Mining is Bad Business in Latin America

A decade-long mining boom has left a string of complications–environmental liabilities, social polarization and loss of governmental legitimacy. Meanwhile it has not resolved a single underlying problem.

Source: Americas Program

A decade-long mining boom has left a string of complications–environmental liabilities, social polarization and loss of governmental legitimacy. Meanwhile it has not resolved a single underlying problem.

“It’s not an accident,” members of the Mining Victims Movement (Movimiento de Afectados por la Minería, MAM) declared immediately following the Nov. 5 dam rupture that unleashed a river of contaminated sludge in Mina Gerais. The spill destroyed villages, left more than 20 dead or missing and affected thousands more.

“The corporations are completely responsible for this,” says Mario Zonta. Zonta noted that the companies do not monitor the reservoirs where they store toxic wastes, like the ones that broke this month.

The social and environmental tragedy was caused by the Samarco mine in Minas Gerais State, Brazil. Two dams in the open-pit iron mine broke, and the sludge buried the village of Bento Rodrigues (just over 20 kilometers from the city of Mariana and 120 from state capital Belo Horizonte), where 600 people lived. Samarco is owned by Vale and BHP Billiton.

The 500 people rescued by firefighters after being trapped in toxic sludge should have been put through a decontamination process after suffering direct exposure to toxic substances. “The accidents and impacts of mining companies are permanent, and the companies continue with the same arrogant posture, talking about social and environmental responsibility,” a statement from dozens of social organizations reads.

..............................

- [Problem requirements]
From the article on mining in Latin America, copy word for word the passage that opens with "The social and" and ends after "social organizations reads.".

..............................

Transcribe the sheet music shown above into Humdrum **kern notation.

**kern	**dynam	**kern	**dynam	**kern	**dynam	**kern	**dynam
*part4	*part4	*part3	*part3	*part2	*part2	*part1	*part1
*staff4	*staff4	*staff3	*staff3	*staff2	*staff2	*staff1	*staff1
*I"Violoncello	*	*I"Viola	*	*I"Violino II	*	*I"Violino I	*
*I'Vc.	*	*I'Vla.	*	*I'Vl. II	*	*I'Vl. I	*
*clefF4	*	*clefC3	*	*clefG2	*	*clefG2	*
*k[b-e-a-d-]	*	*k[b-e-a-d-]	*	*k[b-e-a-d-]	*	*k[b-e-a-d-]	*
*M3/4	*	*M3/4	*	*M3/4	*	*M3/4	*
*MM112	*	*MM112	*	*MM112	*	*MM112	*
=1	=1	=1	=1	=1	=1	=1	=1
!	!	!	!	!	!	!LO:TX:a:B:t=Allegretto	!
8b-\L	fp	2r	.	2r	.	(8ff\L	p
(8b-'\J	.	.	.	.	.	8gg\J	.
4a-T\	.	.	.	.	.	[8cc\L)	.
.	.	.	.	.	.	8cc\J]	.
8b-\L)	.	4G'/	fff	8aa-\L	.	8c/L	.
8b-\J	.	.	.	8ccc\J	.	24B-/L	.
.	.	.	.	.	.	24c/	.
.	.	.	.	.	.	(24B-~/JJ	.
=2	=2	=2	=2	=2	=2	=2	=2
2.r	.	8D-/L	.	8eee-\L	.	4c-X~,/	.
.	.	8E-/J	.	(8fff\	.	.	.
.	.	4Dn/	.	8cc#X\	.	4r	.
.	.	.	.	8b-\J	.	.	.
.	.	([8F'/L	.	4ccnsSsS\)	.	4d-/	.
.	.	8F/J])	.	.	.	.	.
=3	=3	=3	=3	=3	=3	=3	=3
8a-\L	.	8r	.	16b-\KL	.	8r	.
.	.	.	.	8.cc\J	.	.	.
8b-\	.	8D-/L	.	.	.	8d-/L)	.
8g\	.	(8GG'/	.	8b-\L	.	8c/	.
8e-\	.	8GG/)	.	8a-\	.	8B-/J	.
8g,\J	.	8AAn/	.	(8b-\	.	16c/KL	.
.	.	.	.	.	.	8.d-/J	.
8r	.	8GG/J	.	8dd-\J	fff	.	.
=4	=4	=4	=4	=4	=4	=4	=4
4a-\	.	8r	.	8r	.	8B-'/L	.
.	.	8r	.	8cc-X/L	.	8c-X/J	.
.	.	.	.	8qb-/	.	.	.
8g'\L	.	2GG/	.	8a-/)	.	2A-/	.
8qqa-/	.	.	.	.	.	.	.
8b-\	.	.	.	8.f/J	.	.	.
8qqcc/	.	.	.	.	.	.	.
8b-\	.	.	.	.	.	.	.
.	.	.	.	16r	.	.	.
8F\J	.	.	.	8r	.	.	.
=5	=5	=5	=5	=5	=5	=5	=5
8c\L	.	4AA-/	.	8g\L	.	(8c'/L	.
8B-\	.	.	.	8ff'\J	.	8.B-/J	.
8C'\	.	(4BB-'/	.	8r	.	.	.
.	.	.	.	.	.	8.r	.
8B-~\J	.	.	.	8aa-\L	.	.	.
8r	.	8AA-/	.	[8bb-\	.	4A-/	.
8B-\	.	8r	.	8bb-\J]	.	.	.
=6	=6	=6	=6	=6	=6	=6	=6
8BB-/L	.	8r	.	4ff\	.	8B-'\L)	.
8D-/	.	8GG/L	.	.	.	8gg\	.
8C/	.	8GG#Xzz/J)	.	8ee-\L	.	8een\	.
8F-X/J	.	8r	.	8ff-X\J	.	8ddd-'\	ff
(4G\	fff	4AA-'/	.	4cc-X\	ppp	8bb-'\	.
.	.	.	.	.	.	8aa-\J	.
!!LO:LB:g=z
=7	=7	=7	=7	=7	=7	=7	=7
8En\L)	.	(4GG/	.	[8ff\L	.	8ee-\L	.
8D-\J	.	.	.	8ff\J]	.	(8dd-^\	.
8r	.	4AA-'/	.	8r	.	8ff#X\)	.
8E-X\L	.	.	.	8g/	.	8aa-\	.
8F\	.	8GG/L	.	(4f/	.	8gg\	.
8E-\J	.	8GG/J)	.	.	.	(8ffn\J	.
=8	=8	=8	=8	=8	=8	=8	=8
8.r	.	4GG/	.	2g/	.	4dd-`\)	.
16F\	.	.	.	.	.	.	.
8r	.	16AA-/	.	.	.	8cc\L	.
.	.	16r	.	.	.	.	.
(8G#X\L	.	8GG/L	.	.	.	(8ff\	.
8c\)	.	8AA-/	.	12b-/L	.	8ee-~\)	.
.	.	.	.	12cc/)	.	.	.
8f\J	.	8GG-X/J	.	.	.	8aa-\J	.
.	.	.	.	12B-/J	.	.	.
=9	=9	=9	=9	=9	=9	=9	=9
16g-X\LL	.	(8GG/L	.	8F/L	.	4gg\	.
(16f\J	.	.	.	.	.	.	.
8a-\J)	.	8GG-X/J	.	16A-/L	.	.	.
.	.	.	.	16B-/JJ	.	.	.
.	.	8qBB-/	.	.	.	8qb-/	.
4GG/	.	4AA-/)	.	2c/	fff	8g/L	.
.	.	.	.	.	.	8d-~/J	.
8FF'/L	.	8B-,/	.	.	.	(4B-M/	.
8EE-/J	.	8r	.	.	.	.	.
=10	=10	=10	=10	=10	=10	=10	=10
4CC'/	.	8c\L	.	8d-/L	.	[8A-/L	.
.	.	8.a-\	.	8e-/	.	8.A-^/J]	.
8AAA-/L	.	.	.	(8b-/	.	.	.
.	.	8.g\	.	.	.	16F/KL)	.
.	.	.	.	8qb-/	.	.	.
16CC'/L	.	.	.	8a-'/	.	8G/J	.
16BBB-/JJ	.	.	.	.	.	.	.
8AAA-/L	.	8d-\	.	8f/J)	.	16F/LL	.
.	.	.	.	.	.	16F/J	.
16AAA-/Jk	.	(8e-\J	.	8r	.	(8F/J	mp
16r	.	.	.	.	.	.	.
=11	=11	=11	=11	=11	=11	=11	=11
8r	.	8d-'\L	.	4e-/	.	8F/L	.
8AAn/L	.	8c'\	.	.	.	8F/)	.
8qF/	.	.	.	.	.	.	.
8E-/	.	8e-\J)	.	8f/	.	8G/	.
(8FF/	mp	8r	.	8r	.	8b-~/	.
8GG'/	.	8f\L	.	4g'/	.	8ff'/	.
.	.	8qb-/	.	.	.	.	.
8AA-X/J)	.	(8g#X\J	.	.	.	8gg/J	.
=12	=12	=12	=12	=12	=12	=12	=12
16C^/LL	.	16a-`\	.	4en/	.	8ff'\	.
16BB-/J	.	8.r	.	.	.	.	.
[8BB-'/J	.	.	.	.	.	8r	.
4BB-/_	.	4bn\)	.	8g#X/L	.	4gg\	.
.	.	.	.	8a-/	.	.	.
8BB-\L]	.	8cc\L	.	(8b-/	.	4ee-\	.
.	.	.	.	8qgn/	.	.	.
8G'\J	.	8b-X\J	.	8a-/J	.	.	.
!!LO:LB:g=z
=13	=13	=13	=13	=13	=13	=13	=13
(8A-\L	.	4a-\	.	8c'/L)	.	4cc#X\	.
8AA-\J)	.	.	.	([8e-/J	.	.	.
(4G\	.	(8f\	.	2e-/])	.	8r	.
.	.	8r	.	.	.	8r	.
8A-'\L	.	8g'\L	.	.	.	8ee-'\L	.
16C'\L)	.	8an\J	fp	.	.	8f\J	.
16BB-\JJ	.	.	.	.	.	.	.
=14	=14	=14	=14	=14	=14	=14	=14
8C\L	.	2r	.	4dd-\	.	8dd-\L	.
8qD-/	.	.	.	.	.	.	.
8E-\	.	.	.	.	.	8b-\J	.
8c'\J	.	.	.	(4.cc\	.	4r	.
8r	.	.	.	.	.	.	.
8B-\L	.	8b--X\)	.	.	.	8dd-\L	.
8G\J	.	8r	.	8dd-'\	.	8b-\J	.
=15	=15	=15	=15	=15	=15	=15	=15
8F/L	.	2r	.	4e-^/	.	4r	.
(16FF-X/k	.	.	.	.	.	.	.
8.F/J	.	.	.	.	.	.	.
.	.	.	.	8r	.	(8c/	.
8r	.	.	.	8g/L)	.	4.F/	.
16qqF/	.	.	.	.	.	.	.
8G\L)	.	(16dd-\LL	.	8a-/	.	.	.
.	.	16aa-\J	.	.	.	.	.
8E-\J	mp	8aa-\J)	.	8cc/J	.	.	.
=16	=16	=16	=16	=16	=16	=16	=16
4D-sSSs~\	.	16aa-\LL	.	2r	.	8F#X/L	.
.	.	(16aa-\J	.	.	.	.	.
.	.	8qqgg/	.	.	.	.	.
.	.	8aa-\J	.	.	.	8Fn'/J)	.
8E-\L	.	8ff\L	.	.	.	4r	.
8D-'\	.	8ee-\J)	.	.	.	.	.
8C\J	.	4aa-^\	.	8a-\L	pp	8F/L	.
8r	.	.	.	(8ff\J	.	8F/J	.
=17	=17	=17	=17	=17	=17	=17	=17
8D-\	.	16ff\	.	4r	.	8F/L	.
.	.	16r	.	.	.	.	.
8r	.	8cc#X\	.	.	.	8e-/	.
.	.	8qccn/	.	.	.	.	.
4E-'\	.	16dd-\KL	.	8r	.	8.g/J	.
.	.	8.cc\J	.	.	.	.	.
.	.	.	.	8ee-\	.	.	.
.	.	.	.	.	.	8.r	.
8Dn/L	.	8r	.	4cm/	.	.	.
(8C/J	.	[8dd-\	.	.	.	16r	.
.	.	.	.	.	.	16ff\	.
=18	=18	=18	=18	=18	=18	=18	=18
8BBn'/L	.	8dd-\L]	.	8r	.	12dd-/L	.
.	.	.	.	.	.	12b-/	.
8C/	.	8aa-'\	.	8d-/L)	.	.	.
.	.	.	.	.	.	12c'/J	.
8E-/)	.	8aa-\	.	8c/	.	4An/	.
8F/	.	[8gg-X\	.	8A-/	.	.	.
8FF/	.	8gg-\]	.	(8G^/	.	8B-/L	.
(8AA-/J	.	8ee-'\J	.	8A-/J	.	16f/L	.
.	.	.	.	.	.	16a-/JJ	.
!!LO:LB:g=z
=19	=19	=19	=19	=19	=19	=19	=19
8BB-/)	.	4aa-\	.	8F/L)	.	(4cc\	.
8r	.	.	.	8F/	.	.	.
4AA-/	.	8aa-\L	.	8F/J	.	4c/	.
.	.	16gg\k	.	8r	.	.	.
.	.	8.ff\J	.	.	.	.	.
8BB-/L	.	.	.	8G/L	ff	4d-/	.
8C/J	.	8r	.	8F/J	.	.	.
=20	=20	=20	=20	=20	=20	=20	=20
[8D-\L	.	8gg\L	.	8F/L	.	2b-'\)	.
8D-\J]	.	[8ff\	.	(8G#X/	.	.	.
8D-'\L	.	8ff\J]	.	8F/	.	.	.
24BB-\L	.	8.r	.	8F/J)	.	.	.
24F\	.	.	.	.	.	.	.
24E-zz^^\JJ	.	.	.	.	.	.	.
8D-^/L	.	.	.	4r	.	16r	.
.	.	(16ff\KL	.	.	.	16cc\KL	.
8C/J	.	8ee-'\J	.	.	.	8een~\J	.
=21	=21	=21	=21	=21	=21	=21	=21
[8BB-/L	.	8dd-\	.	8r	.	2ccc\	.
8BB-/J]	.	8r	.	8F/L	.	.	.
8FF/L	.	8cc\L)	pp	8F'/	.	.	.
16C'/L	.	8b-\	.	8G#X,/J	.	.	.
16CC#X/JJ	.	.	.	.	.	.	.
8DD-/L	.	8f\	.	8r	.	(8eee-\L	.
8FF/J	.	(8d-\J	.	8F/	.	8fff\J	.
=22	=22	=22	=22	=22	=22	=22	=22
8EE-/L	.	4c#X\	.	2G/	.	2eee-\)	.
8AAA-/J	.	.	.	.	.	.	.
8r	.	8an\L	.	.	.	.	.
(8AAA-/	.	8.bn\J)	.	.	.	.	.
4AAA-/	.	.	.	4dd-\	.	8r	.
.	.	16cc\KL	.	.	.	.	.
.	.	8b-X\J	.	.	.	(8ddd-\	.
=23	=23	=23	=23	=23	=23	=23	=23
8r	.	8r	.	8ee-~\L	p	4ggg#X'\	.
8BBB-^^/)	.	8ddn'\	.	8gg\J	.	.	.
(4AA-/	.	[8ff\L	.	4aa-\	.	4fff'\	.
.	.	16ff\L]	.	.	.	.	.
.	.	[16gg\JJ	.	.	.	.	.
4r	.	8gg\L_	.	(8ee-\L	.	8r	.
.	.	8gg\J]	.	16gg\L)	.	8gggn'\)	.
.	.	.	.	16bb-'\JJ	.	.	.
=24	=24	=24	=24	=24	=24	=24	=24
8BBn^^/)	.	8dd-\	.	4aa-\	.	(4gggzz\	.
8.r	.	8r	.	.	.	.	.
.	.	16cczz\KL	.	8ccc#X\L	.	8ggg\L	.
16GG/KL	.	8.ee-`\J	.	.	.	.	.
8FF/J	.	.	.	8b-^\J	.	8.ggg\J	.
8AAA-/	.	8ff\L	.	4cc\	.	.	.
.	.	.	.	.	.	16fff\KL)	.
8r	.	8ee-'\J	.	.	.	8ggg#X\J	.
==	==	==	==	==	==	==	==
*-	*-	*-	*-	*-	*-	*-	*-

..............................

- [Answer to this problem]
The social and environmental tragedy was caused by the Samarco mine in Minas Gerais State, Brazil. Two dams in the open-pit iron mine broke, and the sludge buried the village of Bento Rodrigues (just over 20 kilometers from the city of Mariana and 120 from state capital Belo Horizonte), where 600 people lived. Samarco is owned by Vale and BHP Billiton.

The 500 people rescued by firefighters after being trapped in toxic sludge should have been put through a decontamination process after suffering direct exposure to toxic substances. “The accidents and impacts of mining companies are permanent, and the companies continue with the same arrogant posture, talking about social and environmental responsibility,” a statement from dozens of social organizations reads.